# Listed entries:

=== Section Start ===

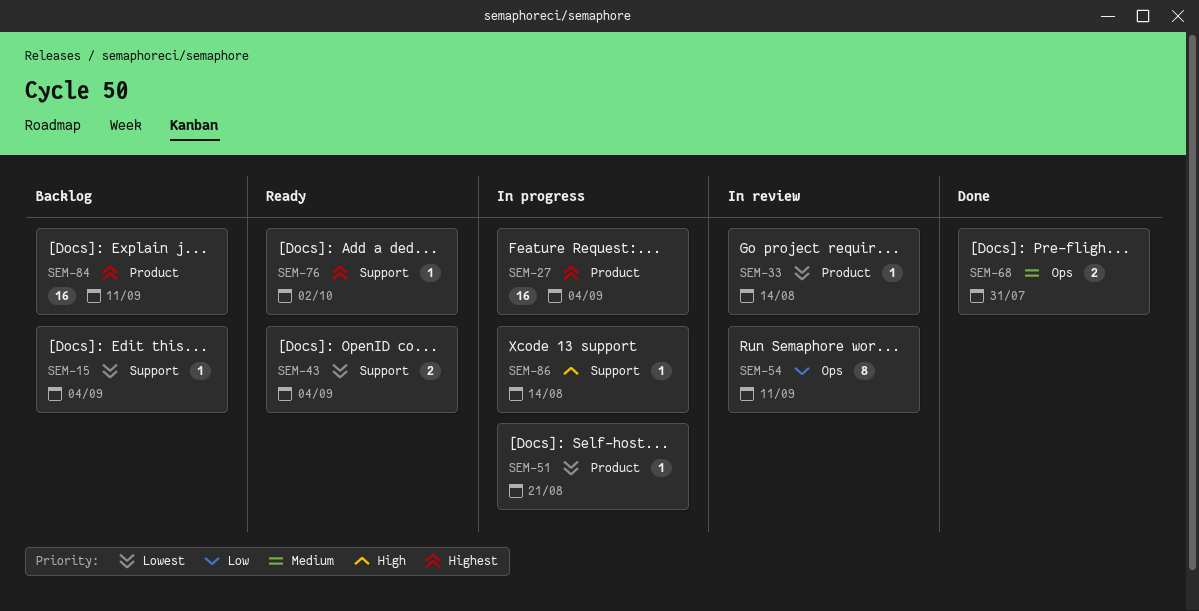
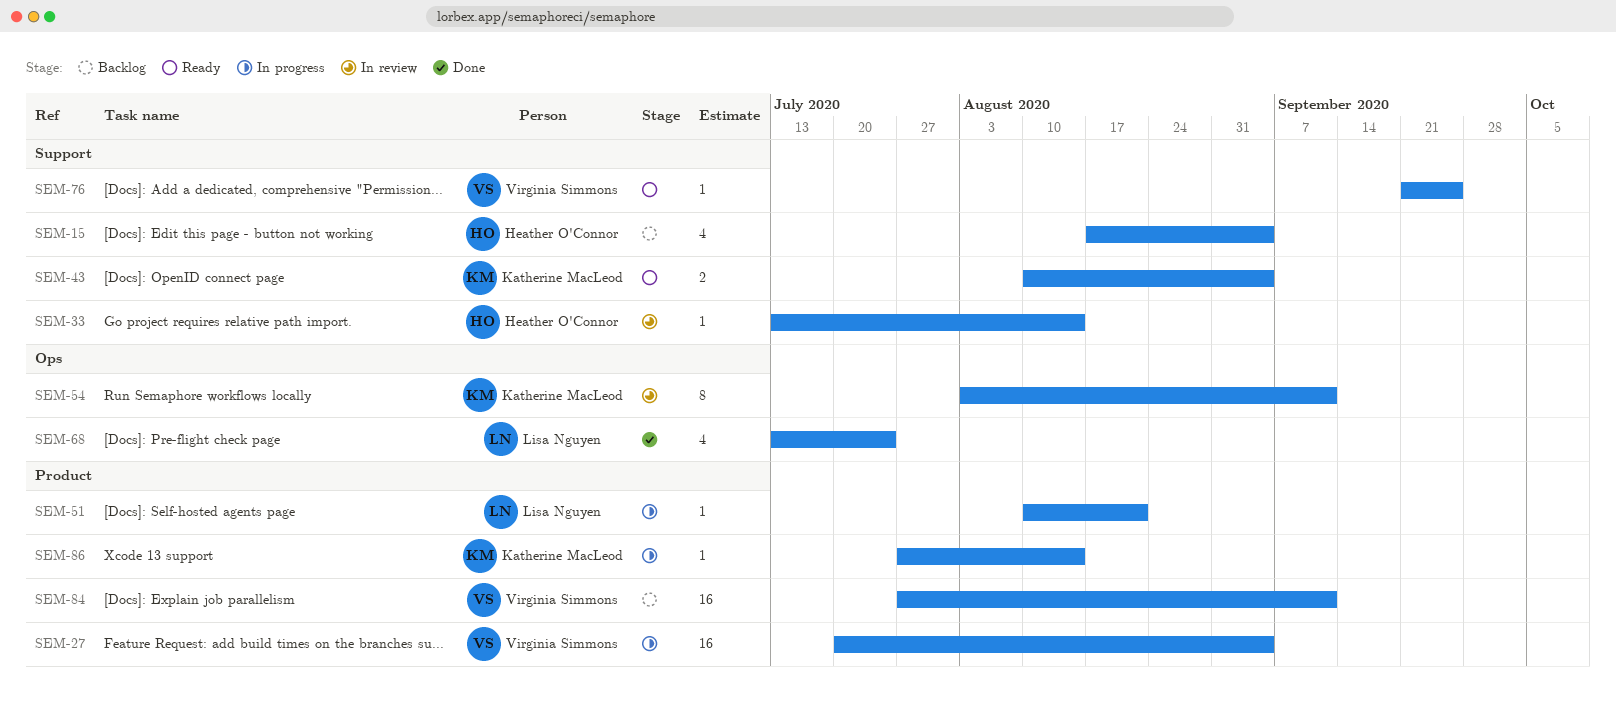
SEM-15, estimate: 1 -> 4
SEM-33, label: Product -> Support
SEM-68, estimate: 2 -> 4
SEM-68, due: Jul 31 -> Jul 24
SEM-76, due: Oct 2 -> Sep 25
SEM-86, label: Support -> Product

=== Section End ===

# Exercise directions:
Copy out the listing word for word and skip its pictures.

# Response for this exercise:
SEM-15, estimate: 1 -> 4
SEM-33, label: Product -> Support
SEM-68, estimate: 2 -> 4
SEM-68, due: Jul 31 -> Jul 24
SEM-76, due: Oct 2 -> Sep 25
SEM-86, label: Support -> Product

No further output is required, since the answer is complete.